Cuando entró en la habitación, se encontró a Rocío incorporada en la cama, con los ojos abiertos y una mueca de aturdimiento. La auscultó sin contestar a las preguntas que la paciente le lanzaba con tartamudeos ininteligibles.
—¡Cálmese! —profirió en tono seco—. Ha estado tres semanas en coma tras sufrir un infarto de miocardio. Su marido y su sobrina la trasladaron a un lugar seguro. Su hija intentó matarla en México. —Le tomó la presión—. El corazón parece totalmente recuperado, pero esperaremos al diagnóstico del doctor.
—¿Dónde... dónde... dónde... estoy?
—En Montenegro —contestó Domingo, apoyándose en el marco de la puerta—. ¡Creía que no te despertarías nunca! —Se acercó a su esposa torciendo el gesto en un rictus de profunda emoción—. ¿Estás bien?
Rocío se dejó abrazar, se dejó examinar, se dejó mimar.
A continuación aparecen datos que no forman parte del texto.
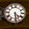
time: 4:28
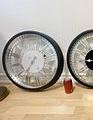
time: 6:32
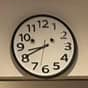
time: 8:40
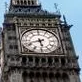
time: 5:42
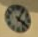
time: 4:04
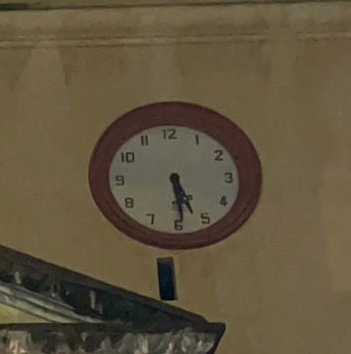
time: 5:29
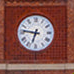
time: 6:46
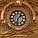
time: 1:32
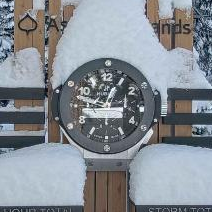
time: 12:47
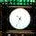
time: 10:34
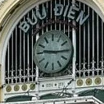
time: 9:15
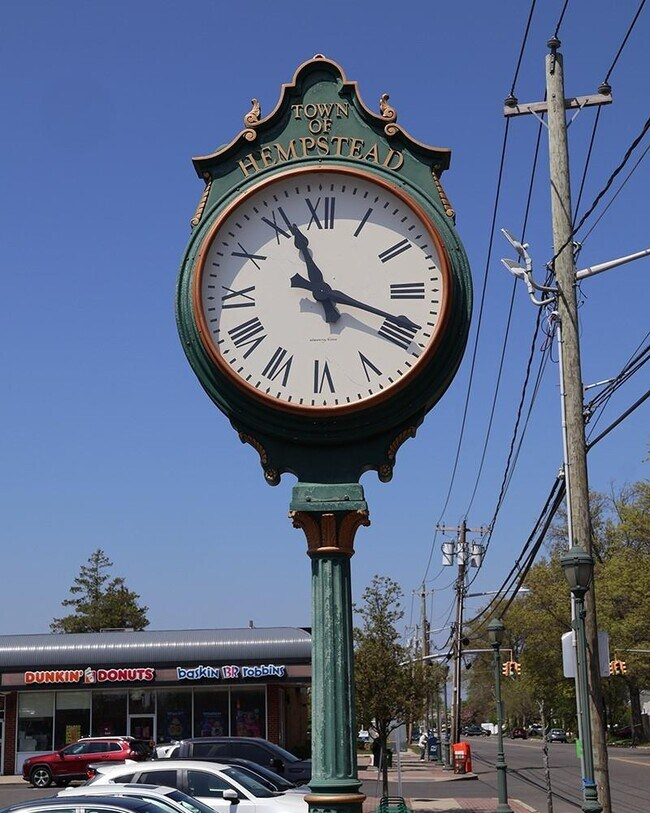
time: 11:18
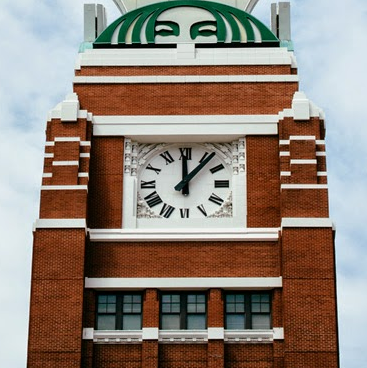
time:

¿Quién era? ¿Dónde estaba? ¿Quién quería matarla? ¿Su hija? ¿Tenía ella una hija? Eran demasiadas preguntas sin respuesta que se aglutinaban en su confuso cerebro. No lograba componer el puzzle de su existencia, nadaba entre las tinieblas de la confusión, donde los retazos de su vida se desperdigaban por la mente como puntos inconexos en un universo denso y en constante expansión.
Cuando se quedó sola, a eso de las diez de la noche, con las lagunas del pasado todavía vacías, Rocío se levantó de la cama y se dirigió al baño arrastrando los pies. Tantos días de inactividad habían dejado su huella en los músculos ajados por la edad. Las articulaciones crujieron al acercar la mano al picaporte de la puerta del baño, agarrotadas por la artritis que empezaba a aquejarla.
Se situó frente a la pila, con la mirada clavada en aquel rostro que la saludaba desde el espejo con una mueca de desconcierto, sin reconocer a la anciana que se reflejaba al otro lado. Se mojó la cara con abundante agua fría en un claro intento de despertar las memorias perdidas, aquellas que se le secaron con tantos días de inconsciencia.